Les arguments du Maître Sorcier firent mouche, et Urien lui-même s’apaisa, s’apprêtant comme les autres à écouter attentivement ce qu’avait à dire leur prisonnier.
– Je sais où se trouve Guillemot, dit simplement le Seigneur Sha.
Romaric, Ambre, Gontrand, Coralie, Agathe, Bertram et Thomas décidèrent de passer la nuit dans la garrigue. Elle leur rappelait la lande proche de Dashtikazar où ils aimaient flâner les soirs d’été. Aussi, l’étrangeté de ce monde et les curieuses bêtes semblables à de gros chats qu’ils avaient aperçues à plusieurs reprises au cours de la journée ne les effrayaient aucunement, et ils ne craignirent pas de se retrouver seuls au milieu de nulle part.
Ils rassemblèrent toutes les brindilles de bois mort qu’ils trouvèrent et allumèrent un feu. Puis ils s’assirent et dévorèrent les quelques provisions qu’ils avaient mises de côté.
– Les traces que nous suivons sont de plus en plus fraîches, annonça Thomas. Nous devrions rejoindre Gérald demain…
– Tant mieux, dit Coralie. On n’a plus grand-chose à manger ! A part quelques boîtes de conserve…
– Tu résumes très bien le drame d’une grande majorité de nos concitoyens, Coralie ! se moqua Gontrand. Te voilà donc prête à sacrifier le parfum grisant de la liberté pour le confort de ton ventre !
– C’est toi que je vais sacrifier si tu continues comme ça ! se défendit la jeune fille, vexée. Même s’il n’y a pas grand-chose à manger sur ton grand corps tout maigre…
– Ça me rappelle une jolie fable de La Fontaine que j’avais apprise dans le Monde Certain, dit Bertram, d’un air rêveur. Vous étudiez Jean de La Fontaine, à Ys ?
– Tu nous prends pour des ignares ou quoi ? répondit Agathe.

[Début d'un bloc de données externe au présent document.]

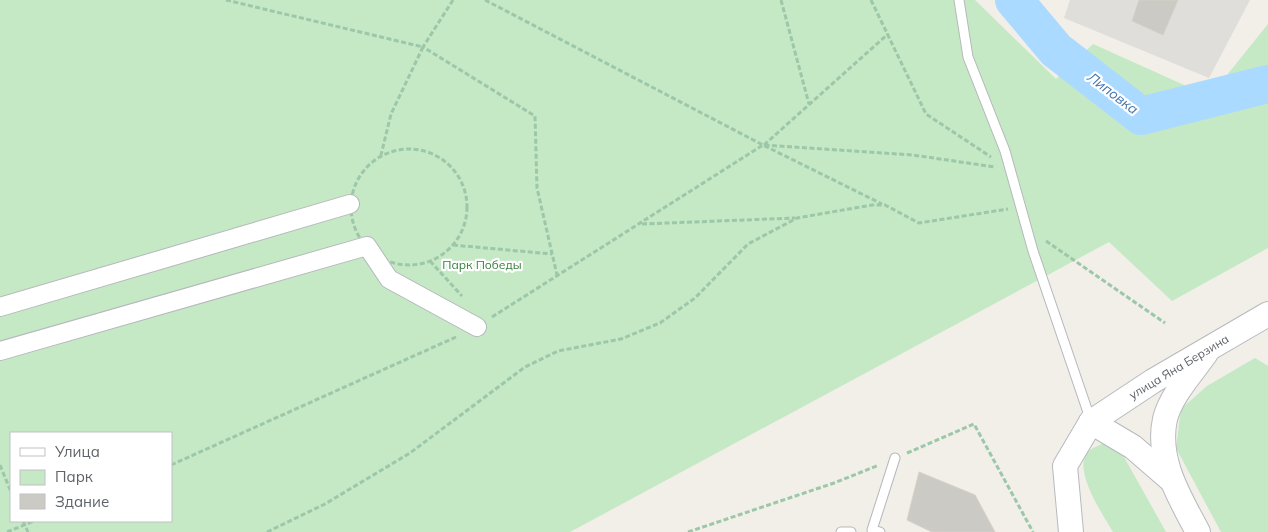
<svg xmlns="http://www.w3.org/2000/svg" width="1268" height="532" font-family="Mulish,sans-serif">
  <style>
    .industrial { fill: #e0deda }
    .green { fill: #c5e8c5; fill-rule: evenodd }
    .lines { fill: none; stroke-linecap: round; stroke-linejoin: round }
    .river { stroke: #aadaff; stroke-width: 38 }
    .building { fill: #cccac5; stroke: #d6d1c6 }
    .lane-casing { stroke: #b5b8bc; stroke-width: 11 }
    .street-casing { stroke: #b5b8bc; stroke-width: 20 }
    .secondary-casing { stroke: #b6babf; stroke-width: 26 }
    .path { stroke: #9cc7a9; stroke-width: 3; stroke-dasharray: 5 2.5; stroke-linecap: butt }
    .lane { stroke: #fff; stroke-width: 9 }
    .street { stroke: #fff; stroke-width: 18 }
    .secondary { stroke: #fff; stroke-width: 24 }
    .labels { text-anchor: middle; stroke-width: 4.5; stroke-linejoin: round; paint-order: stroke }
    .park-label { font-size: 12px; fill: #348238; stroke: #fff }
    .street-label { font-size: 12px; fill: #5f6368; stroke: #fff }
    .water-label { font-size: 14px; font-style: italic; fill: #4174aa; stroke: #fff }
  </style>
  <rect width="100%" height="100%" fill="#f1efe8"/>
  <polygon class="industrial" points="1070,0 1250,0 1209,78 1064,18"/>
  <g class="green">
    <path d="M0 0H975L1056 79 1093 44 1193 89 1223 80 1268 24V248L1172 301 1109 242 570 532H0ZM11 433H171V521H11Z"/>
    <polygon points="1255,358 1268,366 1268,532 1221,532 1176,448 1181,409 1207,386"/>
    <path d="M1104 443 1119 448 1166 532H1113C1104 516 1069 466 1090 450 1094 447 1100 445 1104 443Z"/>
  </g>
  <g class="lines">
    <polyline class="river" points="1014,0 1056,50 1141,116 1268,84"/>
  </g>
  <g class="building">
    <polygon points="1139,0 1178,0 1163,35 1132,21"/>
    <polygon points="919,472 975,495 995,532 932,532 907,520"/>
  </g>
  <g class="lines">
    <defs>
      <g id="lane">
        <polyline points="959,0 968,57 1005,151 1033,251 1091,421"/>
        <polyline points="841,532 851,532"/>
        <polyline points="880,532 872,530 895,458"/>
      </g>
      <g id="street">
        <polyline points="0,307 350,204"/>
        <polyline points="0,351 367,246 389,279 477,327"/>
      </g>
      <g id="secondary">
        <polyline points="1091,422 1133,447 1170,479"/>
        <polyline points="1071,532 1065,466 1091,422 1153,381 1268,314"/>
        <path d="M1198 532C1180 498 1156 460 1165 419 1171 395 1193 372 1206 353"/>
      </g>
    </defs>
    <use href="#lane" class="lane-casing"/>
    <use href="#street" class="street-casing"/>
    <use href="#secondary" class="secondary-casing"/>
    <g class="path">
      <polyline points="226,0 423,47 391,114 381,155"/>
      <polyline points="453,0 423,47 535,116 537,188 557,275"/>
      <polyline points="485,0 763,145 882,204"/>
      <polyline points="781,0 809,104"/>
      <polyline points="871,0 926,114 991,157"/>
      <polyline points="764,145 888,34"/>
      <circle cx="409" cy="207" r="58"/>
      <polyline points="642,224 795,218"/>
      <polyline points="1046,241 1165,323"/>
      <polyline points="453,245 552,254"/>
      <polyline points="430,261 462,296"/>
      <polyline points="492,317 763,145 913,155 995,167"/>
      <polyline points="907,453 974,424 1033,532"/>
      <polyline points="0,465 11,492"/>
      <polyline points="171,465 456,337"/>
      <polyline points="23,521 28,532"/>
      <polyline points="7,532 34,521"/>
      <polyline points="267,532 325,504 410,453 525,367 558,351 621,339 660,323 695,298 748,244 797,218 872,205 885,205 919,223 1008,209"/>
      <polyline points="688,532 834,483 879,465"/>
    </g>
    <use href="#lane" class="lane"/>
    <use href="#street" class="street"/>
    <use href="#secondary" class="secondary"/>
  </g>
  <g class="labels">
    <g class="park-label">
      <text x="482" y="269">Парк Победы</text>
    </g>
    <g class="street-label">
      <text transform="translate(1179 367) rotate(-31)" y="4">улица Яна Берзина</text>
    </g>
    <g class="water-label">
      <text transform="translate(1113 93) rotate(37)" y="5">Липовка</text>
    </g>
  </g>
  <rect x="10" y="432" width="162" height="90" fill="#ffffff" stroke="#bfc1c3"/>
  <rect x="20" y="448" width="25" height="8" fill="#ffffff" stroke="#bfc1c3"/>
  <text x="55" y="457" font-size="15" fill="#5f6368">Улица</text>
  <rect x="20" y="470" width="25" height="15" fill="#c5e8c5" stroke="#bfc1c3"/>
  <text x="55" y="482" font-size="15" fill="#5f6368">Парк</text>
  <rect x="20" y="494" width="25" height="15" fill="#cccac5" stroke="#bfc1c3"/>
  <text x="55" y="507" font-size="15" fill="#5f6368">Здание</text>
</svg>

– C’est la fable du Loup et du Chien, poursuivit le jeune Sorcier. Le loup, qui crève de faim, envie le sort du chien, toujours bien nourri. Il se laisse convaincre par son nouvel ami et accepte de se transformer en chien. Mais, lorsqu’il apprend qu’il ne pourra plus courir à sa guise, il s’enfuit…
–… préférant vivre le ventre creux mais libre plutôt que repu et enchaîné, termina Ambre. Oui, je la connais, c’est une très belle histoire…
Ils contemplèrent un moment les flammes sans rien dire. Chacun comprenait, en sentant son estomac gargouiller légèrement, le cruel dilemme du loup.